JpGU-AGU Joint Meeting 2020

Presentation information

[E] Oral

A (Atmospheric and Hydrospheric Sciences ) » A-AS Atmospheric Sciences, Meteorology & Atmospheric Environment

[A-AS06] Advances in Tropical Cyclone Research: Past, Present, and Future

convener:Yoshiaki Miyamoto(Faculty of Environment and Information Studies, Keio University), Sachie Kanada(Nagoya University), Akiyoshi Wada(Department of Typhoon and Severe Weather Research, Meteorological Research Institute), Kosuke Ito(University of the Ryukyus)

[AAS06-03] Future Changes in a Typhoon in the Midlatitude Regions: Downscaling simulations form d4PDF data by using a 4-km-mesh nonhydrostatic model

*Sachie Kanada1, Kazuhisa Tsuboki1, Izuru Takayabu2 (1.Nagoya University, 2.Meteorological Research Institute)

Keywords:Future Changes in a Typhoon, Downscaling simulations, a 4-km-mesh nonhydrostatic model

Future projection studies have recently shown that the tropical cyclone (TC) intensity in the higher latitude will increase in the future warmer climate. To understand the impact of global warming on TCs in the higher latitude, changes in a typhoon that travels over the sea to the east of Japan were investigated using an unprecedentedly large ensemble of climate simulations for current and 4K warming climates with a 60-km-mesh atmosphere global circulation model (d4PDF: Mizuta et al, 2017).

All the typhoons that hit eastern Hokkaido in northern Japan (142°E–146°E and 42°N–46°N) from the western North Pacific Ocean were selected as the targeted typhoons. In total, 98 and 125 typhoons were selected from the 3,000 years current and 5,400 years 4K warming climate runs. Then, the downscaling experiments on all the targeted typhoons were conducted using a high-resolution non-hydrostatic regional model, the Cloud Resolving Storm Simulator version 3.4 (CReSS; Tsuboki and Sakakibara 2002). CReSS considers the SST-cooling associated with the storm passage by a simple thermal diffusion model. The horizontal domain of the CReSS simulation covers 132°E–155°E and 25°N–50°N, and is discretized with a grid spacing of 0.04° by 0.04°. The results in 136°E–150°E and 30°N–46°N were used for the analyses.

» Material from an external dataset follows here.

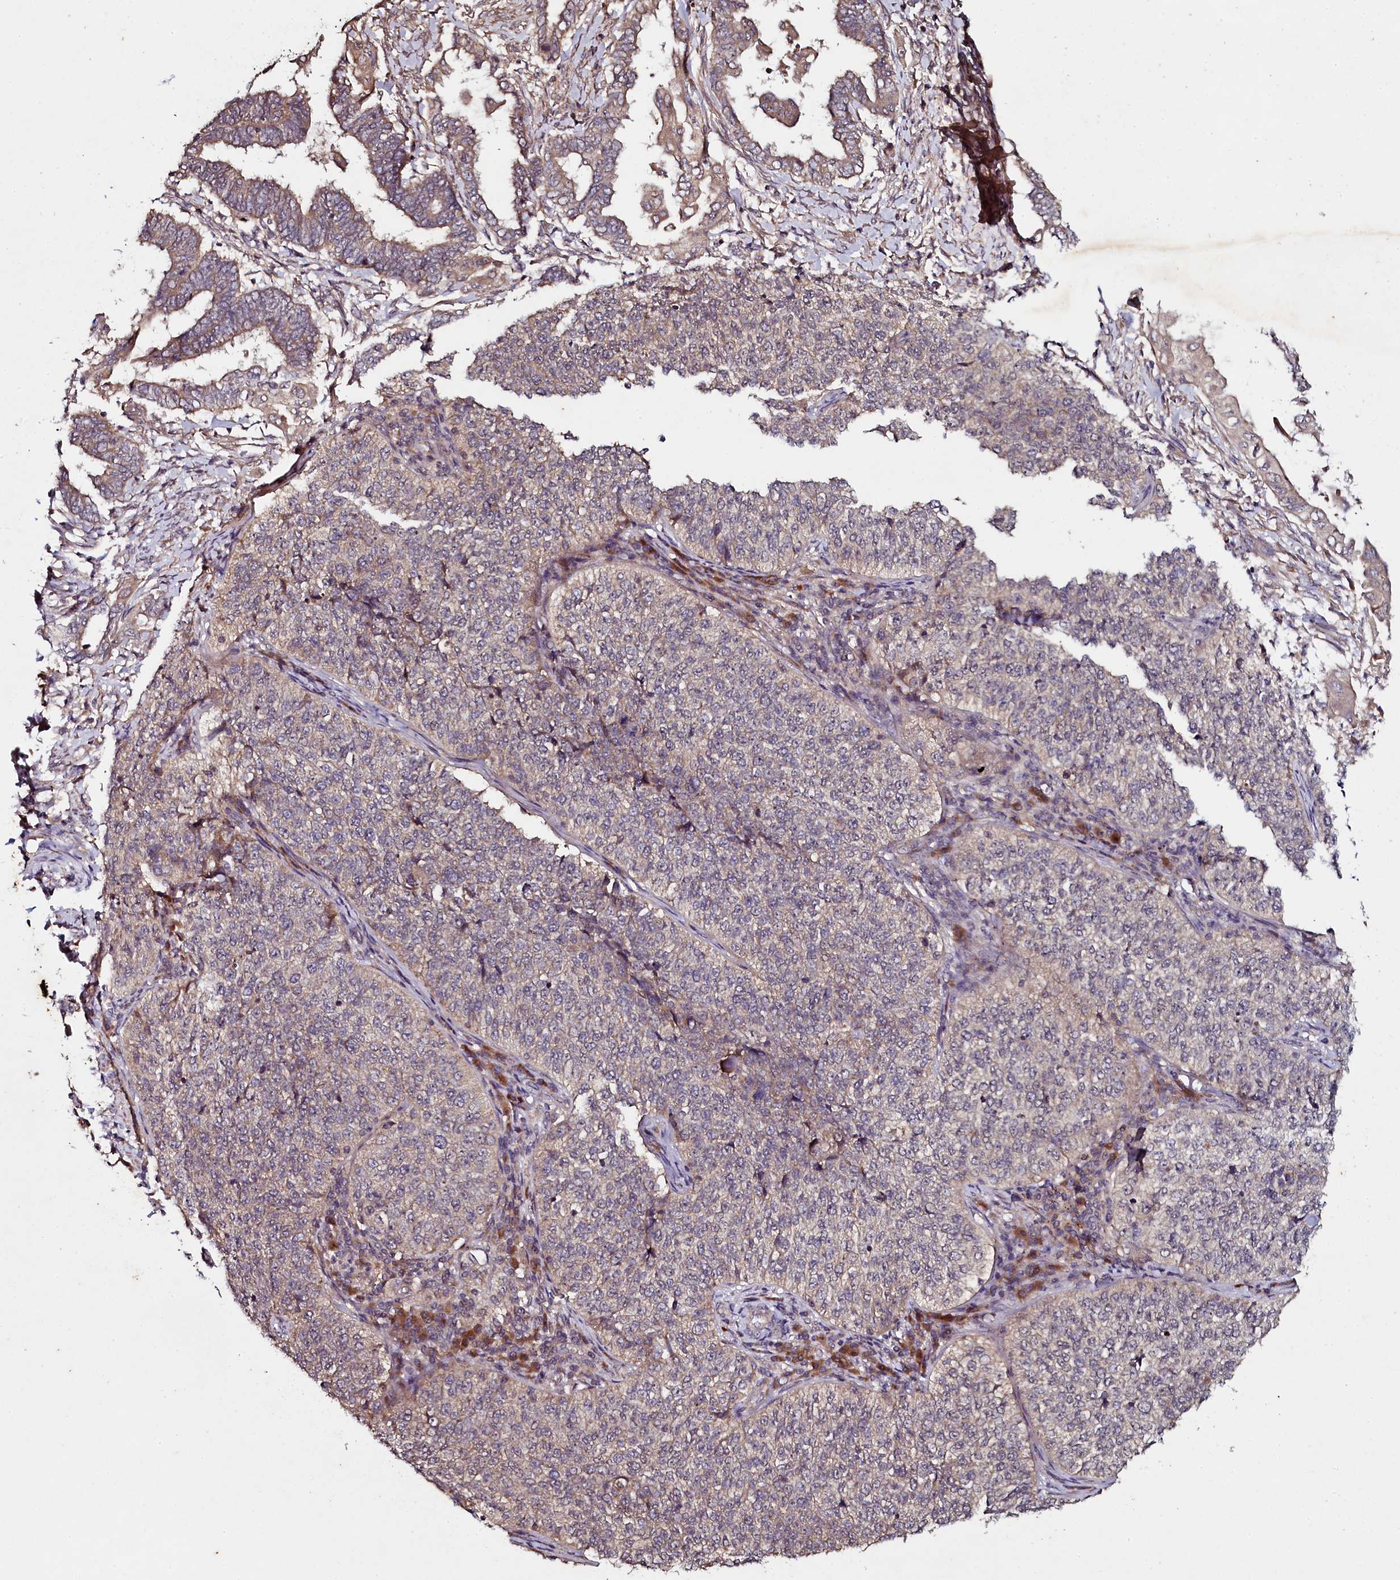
{"staining": {"intensity": "weak", "quantity": "25%-75%", "location": "cytoplasmic/membranous"}, "tissue": "cervical cancer", "cell_type": "Tumor cells", "image_type": "cancer", "snomed": [{"axis": "morphology", "description": "Squamous cell carcinoma, NOS"}, {"axis": "topography", "description": "Cervix"}], "caption": "Cervical cancer stained with DAB (3,3'-diaminobenzidine) IHC demonstrates low levels of weak cytoplasmic/membranous expression in approximately 25%-75% of tumor cells.", "gene": "SEC24C", "patient": {"sex": "female", "age": 35}}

Mean minimum central pressure (MCP) in the analysis region decreased from 955 hPa to 945 hPa from current to the warming climates at the 95% confidence level based on Welch's t-test. The frequency of intense typhoon in the warming climate with a MCP not larger than 940 hPa increases nearly three times as much as that in the current climate. Furthermore, the future typhoons traveled northward at a slower translation speed than in the current climate. The results implied that the coastal regions of Japan will be exposed to a stronger typhoon to a longer period of precipitation in the future warmer climate.
Downscaling experiments by CReSS indicate significant increases in mean precipitation and wind speed averaged within 200 km of the typhoon center by 30-40% and 10% from the current to warming climates, respectively. The large changes were seen around the storm center. Furthermore, much taller and stronger eyewall updrafts developed in the core-region of future typhoons, although little changes appeared in a radius of the maximum wind speed (RMW). In the current climate, the typhoon in the vicinity of Japan tended to decrease the storm height and increase RMW losing the axisymmetric structures as its traveled northward. In the warming climate, SST is projected to increase by 4°C and the baroclinicity will decrease in the vicinity of Japan. The high SST and the reduction of baroclinicity allow the typhoon to remain the axisymmetric TC structure with tall and intense eyewall updrafts and led the significant increases in precipitation amount and wind speed around the center of the storm in the higher latitude regions.